__Data section__
※

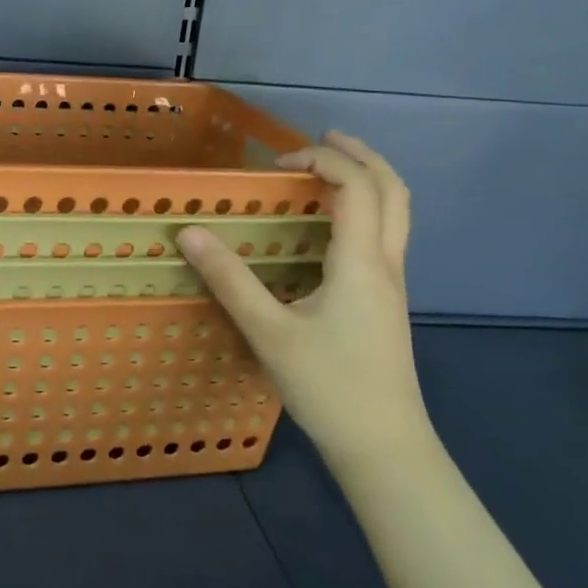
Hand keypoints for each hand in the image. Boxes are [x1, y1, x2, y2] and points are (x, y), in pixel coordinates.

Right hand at [177, 131, 430, 473]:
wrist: (385, 448)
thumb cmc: (329, 387)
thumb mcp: (270, 333)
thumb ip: (230, 279)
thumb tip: (190, 233)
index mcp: (362, 262)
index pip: (357, 186)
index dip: (322, 160)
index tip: (277, 165)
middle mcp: (387, 264)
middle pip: (393, 190)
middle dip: (360, 155)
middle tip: (322, 139)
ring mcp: (393, 285)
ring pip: (397, 214)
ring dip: (367, 180)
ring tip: (328, 171)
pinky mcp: (387, 303)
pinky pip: (385, 236)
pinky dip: (364, 210)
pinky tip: (331, 228)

※

__Prompt__
Every line of the material above that includes the string "hand" is required.

__Result__
Hand keypoints for each hand in the image. Boxes are [x1, y1, x2, y2] and points are (x, y), in pixel coordinates.
Right hand at [177, 131, 430, 473]:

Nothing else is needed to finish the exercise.